-- Assignment --
Copy out every line of the records in which "releases" can be found.
-- Opening Marker --
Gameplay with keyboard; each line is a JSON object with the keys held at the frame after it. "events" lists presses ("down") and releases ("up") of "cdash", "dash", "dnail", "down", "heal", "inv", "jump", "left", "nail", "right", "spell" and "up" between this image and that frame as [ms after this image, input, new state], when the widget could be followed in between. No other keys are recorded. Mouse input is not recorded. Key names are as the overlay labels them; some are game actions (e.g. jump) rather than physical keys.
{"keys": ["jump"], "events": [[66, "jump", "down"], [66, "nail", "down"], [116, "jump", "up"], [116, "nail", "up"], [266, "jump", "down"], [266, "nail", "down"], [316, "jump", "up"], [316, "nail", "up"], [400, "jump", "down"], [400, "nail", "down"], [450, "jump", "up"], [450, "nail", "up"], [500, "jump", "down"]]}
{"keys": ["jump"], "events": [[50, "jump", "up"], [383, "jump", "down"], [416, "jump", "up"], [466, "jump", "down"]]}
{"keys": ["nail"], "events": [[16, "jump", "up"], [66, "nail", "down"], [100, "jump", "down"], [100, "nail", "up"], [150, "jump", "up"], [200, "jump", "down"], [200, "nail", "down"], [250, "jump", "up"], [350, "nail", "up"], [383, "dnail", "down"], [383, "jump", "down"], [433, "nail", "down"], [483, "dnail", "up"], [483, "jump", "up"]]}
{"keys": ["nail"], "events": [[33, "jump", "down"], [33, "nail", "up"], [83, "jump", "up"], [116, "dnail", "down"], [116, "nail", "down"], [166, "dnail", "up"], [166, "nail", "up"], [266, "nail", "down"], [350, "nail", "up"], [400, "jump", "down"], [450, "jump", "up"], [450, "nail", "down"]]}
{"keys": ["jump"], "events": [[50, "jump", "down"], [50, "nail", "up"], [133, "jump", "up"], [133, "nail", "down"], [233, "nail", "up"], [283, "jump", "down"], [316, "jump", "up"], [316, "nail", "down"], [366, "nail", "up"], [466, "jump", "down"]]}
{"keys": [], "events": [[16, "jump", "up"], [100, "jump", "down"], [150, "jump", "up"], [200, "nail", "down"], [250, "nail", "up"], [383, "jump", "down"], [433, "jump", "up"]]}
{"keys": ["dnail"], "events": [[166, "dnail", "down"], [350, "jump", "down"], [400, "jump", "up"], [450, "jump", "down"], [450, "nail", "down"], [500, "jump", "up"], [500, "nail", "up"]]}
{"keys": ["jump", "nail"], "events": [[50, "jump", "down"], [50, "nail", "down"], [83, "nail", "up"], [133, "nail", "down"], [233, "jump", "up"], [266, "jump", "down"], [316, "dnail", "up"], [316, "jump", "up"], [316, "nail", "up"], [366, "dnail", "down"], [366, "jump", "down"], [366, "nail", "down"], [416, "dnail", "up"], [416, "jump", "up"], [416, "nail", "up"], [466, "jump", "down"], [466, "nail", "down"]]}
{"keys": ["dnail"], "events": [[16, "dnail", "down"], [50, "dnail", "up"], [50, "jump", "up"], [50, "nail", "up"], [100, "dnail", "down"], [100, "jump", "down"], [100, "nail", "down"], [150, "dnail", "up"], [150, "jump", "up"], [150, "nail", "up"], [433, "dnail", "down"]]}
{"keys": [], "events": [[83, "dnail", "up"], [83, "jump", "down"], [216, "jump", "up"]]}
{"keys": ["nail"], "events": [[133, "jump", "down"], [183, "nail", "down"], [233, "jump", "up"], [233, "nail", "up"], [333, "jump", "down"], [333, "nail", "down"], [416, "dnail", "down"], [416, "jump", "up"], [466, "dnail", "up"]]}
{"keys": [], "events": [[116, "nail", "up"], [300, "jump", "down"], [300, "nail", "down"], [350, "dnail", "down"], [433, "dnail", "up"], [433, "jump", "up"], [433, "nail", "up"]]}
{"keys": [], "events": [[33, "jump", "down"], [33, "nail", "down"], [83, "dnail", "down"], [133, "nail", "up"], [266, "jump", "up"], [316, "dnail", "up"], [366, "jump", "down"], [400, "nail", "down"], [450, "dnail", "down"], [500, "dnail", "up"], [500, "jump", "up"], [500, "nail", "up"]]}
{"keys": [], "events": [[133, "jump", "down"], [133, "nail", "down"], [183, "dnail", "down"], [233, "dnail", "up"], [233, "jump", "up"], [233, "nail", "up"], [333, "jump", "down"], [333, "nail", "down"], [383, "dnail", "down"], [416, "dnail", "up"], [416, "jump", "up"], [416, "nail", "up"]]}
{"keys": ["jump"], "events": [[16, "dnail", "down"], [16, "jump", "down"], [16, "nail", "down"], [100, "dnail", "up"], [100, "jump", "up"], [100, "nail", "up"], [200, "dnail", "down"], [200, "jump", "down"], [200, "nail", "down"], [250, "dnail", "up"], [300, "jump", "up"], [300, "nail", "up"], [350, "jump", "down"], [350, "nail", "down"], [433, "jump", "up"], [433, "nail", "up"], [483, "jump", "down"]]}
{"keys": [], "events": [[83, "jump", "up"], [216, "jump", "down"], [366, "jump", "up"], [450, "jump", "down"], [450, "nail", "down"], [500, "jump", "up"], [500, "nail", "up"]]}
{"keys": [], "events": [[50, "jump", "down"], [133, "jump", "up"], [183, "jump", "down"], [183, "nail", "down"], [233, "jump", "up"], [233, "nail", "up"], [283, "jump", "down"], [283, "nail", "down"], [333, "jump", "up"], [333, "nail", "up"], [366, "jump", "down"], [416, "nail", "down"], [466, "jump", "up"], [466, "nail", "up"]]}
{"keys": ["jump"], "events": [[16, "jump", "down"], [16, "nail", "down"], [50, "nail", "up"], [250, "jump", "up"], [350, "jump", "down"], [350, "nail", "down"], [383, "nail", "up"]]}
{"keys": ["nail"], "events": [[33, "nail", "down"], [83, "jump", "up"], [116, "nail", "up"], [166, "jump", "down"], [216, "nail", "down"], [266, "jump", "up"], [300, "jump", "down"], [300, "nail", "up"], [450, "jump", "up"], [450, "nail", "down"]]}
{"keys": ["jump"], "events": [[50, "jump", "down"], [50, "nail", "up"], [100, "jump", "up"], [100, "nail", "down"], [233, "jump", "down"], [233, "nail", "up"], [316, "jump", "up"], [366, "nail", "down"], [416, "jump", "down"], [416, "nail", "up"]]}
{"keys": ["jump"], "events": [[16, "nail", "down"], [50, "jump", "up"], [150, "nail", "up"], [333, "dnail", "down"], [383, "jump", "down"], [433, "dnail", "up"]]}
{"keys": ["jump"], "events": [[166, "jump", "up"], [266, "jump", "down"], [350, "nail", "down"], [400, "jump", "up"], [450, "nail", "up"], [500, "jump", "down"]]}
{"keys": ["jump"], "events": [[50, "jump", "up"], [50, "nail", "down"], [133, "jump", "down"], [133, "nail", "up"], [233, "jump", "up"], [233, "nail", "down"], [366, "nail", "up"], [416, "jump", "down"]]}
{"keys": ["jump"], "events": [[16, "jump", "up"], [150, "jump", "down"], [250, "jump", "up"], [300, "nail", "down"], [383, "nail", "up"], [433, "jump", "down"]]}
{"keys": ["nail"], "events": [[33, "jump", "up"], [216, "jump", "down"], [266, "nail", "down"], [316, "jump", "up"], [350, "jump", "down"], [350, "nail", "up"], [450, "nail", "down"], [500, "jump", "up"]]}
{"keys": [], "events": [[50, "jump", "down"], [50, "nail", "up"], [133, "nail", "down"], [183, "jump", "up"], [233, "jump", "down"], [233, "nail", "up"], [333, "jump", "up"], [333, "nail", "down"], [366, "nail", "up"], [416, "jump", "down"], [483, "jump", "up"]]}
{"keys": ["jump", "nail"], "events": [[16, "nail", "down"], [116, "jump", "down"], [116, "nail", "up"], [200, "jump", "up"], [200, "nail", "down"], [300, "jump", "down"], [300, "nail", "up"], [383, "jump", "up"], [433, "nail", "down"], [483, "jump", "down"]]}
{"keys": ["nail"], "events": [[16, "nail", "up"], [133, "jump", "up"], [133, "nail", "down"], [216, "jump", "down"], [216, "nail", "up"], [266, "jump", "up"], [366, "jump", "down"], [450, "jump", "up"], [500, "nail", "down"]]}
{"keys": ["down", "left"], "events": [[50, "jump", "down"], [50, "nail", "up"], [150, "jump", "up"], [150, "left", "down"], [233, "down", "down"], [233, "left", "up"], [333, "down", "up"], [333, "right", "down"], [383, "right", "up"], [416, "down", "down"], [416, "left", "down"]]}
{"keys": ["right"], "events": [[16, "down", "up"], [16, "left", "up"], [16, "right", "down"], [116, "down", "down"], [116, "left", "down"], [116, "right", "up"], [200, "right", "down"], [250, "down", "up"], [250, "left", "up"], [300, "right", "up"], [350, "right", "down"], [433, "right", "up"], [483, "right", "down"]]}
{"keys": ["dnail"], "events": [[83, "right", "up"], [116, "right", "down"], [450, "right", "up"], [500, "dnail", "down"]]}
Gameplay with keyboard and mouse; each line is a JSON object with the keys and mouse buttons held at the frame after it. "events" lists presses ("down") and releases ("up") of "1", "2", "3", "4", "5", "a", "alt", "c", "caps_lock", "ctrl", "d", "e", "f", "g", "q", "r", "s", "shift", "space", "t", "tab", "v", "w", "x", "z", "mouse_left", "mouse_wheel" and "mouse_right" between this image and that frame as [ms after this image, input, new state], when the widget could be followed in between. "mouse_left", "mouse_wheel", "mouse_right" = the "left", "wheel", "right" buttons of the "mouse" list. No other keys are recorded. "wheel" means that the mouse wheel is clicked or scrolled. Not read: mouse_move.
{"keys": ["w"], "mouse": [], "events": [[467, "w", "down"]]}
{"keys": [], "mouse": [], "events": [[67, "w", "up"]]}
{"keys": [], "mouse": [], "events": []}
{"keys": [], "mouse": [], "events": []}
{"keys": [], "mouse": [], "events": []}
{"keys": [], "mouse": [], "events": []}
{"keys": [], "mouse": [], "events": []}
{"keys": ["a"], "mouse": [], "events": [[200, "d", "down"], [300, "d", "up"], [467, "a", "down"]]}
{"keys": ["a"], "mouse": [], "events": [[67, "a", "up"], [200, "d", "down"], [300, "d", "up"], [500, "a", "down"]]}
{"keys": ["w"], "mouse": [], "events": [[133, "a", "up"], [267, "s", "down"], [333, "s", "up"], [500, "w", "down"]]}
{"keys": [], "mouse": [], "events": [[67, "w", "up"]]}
-- Closing Marker --
-- Exercise solution --
Gameplay with keyboard; each line is a JSON object with the keys held at the frame after it. "events" lists presses ("down") and releases ("up") of "cdash", "dash", "dnail", "down", "heal", "inv", "jump", "left", "nail", "right", "spell" and "up" between this image and that frame as [ms after this image, input, new state], when the widget could be followed in between. No other keys are recorded. Mouse input is not recorded. Key names are as the overlay labels them; some are game actions (e.g. jump) rather than physical keys.
Gameplay with keyboard and mouse; each line is a JSON object with the keys and mouse buttons held at the frame after it. "events" lists presses ("down") and releases ("up") of "1", "2", "3", "4", "5", "a", "alt", "c", "caps_lock", "ctrl", "d", "e", "f", "g", "q", "r", "s", "shift", "space", "t", "tab", "v", "w", "x", "z", "mouse_left", "mouse_wheel" and "mouse_right" between this image and that frame as [ms after this image, input, new state], when the widget could be followed in between. "mouse_left", "mouse_wheel", "mouse_right" = the "left", "wheel", "right" buttons of the "mouse" list. No other keys are recorded. "wheel" means that the mouse wheel is clicked or scrolled. Not read: mouse_move.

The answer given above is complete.